The late 2014 news coverage of the Massachusetts "uninsured" numbers are especially strange because these numbers will actually go down in 2015 by definition.
It's simple math: Massachusetts healthcare statisticians currently claim that in 2014 we have more people with "healthcare insurance3" than we have people. (In 2014, because we effectively had no exchange, everyone that applied got Medicaid no questions asked so many people ended up with multiple coverages.)
For Massachusetts:
- A useful comparison would be with the last full year before RomneyCare was repealed, 2011
- Another possibility would be to compare 2015 with the last full year, 2004, before RomneyCare was proposed.
- The most useful comparison is with 1995 both because it covers a generation of failed so-called health reforms in Massachusetts (there have been about a dozen so-called "Massachusetts health care reform laws" since the 1985 creation of the free care tax) and because 1995 was the year before guaranteed issue (often incorrectly attributed to RomneyCare) was proposed (and shortly thereafter passed4), and back when we had an individual market for healthcare insurance in Massachusetts.
In a 1995-2015 comparsion one would find that 100% of the people were covered in 1995 and 100% are covered now. What is all the propaganda trying to prove?

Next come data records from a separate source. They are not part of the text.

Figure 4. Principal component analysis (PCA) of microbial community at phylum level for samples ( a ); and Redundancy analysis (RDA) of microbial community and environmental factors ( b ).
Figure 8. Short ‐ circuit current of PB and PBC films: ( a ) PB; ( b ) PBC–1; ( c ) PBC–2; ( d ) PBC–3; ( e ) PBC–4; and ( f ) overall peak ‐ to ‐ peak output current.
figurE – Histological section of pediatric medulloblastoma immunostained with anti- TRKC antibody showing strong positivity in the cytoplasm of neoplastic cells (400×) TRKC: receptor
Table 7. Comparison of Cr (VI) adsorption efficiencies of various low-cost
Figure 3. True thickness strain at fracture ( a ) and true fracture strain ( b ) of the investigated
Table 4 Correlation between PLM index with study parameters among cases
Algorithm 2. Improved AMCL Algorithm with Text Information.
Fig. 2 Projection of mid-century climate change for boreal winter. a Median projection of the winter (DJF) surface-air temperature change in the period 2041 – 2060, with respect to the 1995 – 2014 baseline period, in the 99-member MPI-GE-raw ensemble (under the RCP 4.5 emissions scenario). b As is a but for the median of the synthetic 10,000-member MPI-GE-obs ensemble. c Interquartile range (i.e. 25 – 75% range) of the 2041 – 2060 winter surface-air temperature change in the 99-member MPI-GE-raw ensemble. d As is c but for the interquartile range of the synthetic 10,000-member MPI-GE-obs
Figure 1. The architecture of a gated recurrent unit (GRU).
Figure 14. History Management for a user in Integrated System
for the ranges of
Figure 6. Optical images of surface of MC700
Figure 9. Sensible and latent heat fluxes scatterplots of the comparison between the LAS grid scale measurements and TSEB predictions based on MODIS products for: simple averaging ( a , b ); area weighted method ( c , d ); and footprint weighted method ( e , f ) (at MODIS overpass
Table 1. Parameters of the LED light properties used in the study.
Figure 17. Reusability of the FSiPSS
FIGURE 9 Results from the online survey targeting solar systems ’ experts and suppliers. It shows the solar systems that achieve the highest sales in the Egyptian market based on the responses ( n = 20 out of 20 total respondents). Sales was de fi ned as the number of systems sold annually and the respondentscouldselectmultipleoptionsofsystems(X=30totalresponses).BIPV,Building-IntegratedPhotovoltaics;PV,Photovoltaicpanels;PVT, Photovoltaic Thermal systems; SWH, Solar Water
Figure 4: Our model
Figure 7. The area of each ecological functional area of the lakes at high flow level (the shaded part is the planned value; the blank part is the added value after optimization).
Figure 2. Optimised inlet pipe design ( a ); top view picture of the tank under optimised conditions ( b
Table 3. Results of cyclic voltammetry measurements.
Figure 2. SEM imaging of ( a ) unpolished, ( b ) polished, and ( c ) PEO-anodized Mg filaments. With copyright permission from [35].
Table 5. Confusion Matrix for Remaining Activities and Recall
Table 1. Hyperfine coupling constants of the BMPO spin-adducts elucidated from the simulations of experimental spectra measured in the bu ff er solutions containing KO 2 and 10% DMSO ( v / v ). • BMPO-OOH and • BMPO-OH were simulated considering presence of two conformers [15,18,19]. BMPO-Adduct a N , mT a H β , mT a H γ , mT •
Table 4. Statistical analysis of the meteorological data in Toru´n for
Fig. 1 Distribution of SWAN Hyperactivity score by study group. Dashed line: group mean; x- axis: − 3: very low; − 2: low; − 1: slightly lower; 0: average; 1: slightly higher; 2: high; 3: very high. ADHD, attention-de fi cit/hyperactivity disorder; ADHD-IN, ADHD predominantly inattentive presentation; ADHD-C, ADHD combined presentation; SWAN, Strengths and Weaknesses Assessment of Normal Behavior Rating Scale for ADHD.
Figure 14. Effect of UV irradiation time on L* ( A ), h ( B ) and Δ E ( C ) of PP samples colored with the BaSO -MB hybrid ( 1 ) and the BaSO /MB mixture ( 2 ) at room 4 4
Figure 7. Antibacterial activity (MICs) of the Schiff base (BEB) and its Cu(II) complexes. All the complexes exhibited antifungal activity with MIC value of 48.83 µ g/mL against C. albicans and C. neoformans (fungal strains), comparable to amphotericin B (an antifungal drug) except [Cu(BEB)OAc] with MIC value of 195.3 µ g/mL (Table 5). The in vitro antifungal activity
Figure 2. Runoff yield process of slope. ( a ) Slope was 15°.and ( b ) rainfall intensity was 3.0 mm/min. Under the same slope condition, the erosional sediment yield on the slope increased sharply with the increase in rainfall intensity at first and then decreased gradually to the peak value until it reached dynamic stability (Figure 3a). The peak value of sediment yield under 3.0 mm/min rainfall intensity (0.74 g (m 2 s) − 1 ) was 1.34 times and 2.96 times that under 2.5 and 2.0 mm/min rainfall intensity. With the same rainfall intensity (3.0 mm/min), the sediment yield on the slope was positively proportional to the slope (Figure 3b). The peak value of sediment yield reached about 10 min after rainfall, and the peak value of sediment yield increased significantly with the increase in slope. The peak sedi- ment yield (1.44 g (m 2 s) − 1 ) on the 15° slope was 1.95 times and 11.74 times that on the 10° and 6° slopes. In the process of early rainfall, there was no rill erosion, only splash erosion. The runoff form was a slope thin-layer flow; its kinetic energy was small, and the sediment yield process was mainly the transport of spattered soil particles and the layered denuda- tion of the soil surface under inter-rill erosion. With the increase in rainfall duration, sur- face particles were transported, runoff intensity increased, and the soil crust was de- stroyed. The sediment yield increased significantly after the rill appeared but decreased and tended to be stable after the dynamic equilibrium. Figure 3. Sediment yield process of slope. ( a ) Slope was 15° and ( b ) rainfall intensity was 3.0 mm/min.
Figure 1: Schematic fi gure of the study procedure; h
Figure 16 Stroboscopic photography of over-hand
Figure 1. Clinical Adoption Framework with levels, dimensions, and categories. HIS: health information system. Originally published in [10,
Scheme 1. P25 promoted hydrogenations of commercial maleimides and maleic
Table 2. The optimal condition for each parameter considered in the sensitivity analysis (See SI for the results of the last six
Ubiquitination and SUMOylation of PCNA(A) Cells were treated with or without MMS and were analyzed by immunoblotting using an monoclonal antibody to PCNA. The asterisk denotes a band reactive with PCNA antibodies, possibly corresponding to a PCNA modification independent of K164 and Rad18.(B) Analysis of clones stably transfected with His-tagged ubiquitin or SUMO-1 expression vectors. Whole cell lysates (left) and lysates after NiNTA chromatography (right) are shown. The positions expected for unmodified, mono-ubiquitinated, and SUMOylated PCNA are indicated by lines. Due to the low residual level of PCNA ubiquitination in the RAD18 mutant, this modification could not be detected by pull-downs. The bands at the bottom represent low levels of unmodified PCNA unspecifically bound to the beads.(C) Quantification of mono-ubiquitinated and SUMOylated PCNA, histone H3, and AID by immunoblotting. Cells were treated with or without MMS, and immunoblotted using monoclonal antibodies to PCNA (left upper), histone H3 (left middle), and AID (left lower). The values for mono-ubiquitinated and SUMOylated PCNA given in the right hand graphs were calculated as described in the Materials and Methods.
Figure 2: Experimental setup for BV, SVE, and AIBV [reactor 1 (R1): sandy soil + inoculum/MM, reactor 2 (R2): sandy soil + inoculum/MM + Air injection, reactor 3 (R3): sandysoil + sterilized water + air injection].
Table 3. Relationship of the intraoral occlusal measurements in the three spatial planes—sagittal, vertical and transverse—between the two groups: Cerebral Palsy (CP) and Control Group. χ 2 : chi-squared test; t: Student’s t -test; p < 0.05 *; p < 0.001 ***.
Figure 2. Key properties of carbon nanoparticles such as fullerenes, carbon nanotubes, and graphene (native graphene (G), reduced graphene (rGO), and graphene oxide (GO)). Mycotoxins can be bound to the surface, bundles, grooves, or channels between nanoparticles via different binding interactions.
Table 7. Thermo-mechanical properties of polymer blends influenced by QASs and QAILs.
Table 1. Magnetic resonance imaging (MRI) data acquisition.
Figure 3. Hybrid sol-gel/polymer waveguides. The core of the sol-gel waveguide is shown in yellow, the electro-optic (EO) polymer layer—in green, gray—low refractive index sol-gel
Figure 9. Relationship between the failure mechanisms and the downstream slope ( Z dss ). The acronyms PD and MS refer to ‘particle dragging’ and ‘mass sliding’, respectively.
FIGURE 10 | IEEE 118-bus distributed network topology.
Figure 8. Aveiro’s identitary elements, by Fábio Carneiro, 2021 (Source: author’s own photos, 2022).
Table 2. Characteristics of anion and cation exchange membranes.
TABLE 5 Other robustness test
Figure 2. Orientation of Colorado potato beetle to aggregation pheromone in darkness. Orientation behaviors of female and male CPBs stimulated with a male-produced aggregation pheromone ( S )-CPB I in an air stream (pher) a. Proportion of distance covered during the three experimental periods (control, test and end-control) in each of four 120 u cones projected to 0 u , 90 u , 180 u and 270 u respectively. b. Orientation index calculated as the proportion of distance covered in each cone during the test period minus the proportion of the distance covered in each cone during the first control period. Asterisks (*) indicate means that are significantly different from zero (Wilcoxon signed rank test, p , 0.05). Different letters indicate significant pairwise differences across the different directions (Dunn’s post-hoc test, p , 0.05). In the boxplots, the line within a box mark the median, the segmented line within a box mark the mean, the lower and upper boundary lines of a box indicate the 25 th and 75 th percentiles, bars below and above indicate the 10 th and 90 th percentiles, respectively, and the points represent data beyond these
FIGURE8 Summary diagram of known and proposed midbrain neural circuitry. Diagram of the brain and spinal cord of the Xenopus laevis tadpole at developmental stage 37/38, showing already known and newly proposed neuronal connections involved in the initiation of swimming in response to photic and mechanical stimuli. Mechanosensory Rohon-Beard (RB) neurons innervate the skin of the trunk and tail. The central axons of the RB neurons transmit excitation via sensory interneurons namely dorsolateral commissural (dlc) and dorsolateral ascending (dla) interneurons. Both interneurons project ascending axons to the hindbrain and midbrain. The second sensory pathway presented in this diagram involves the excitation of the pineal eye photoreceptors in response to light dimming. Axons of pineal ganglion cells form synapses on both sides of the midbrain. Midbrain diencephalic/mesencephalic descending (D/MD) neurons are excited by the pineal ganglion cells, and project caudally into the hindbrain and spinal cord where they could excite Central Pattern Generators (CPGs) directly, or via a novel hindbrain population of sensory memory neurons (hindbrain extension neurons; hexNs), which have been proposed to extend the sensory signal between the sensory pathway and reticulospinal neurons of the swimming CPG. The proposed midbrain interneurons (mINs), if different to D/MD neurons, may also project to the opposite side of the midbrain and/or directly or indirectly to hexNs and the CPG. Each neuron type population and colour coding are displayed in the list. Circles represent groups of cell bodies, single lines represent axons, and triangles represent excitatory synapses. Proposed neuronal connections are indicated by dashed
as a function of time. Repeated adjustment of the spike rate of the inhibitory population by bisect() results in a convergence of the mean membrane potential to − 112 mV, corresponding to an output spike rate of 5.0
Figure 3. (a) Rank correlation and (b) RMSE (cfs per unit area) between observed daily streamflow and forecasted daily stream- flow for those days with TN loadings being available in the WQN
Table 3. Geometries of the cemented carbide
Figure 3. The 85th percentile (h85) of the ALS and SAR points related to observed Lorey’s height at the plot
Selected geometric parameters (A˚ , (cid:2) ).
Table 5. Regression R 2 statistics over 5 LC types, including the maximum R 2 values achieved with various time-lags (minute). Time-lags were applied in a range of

1Be careful because a lot of the propaganda includes people who live in the United States -- legally or illegally -- but are not United States citizens. Including these two groups seriously screws the statistics
2The total coverage is theoretical, like full employment statistics. There are always people between jobs who are without coverage for a month or two and there is always a small group of people who would rather not have insurance at all (so much so that they willingly pay the state a tax instead of finding a policy) and there are always poor people totally qualified for Medicaid3 who fall through the cracks.
3They consider Medicaid insurance; I doubt if anyone who is on Medicaid thinks of it as insurance
4Massachusetts was not the first state with guaranteed issue when that law passed in the last 1990s. That's one of many Gruberisms floating around about RomneyCare. We were sixth or seventh.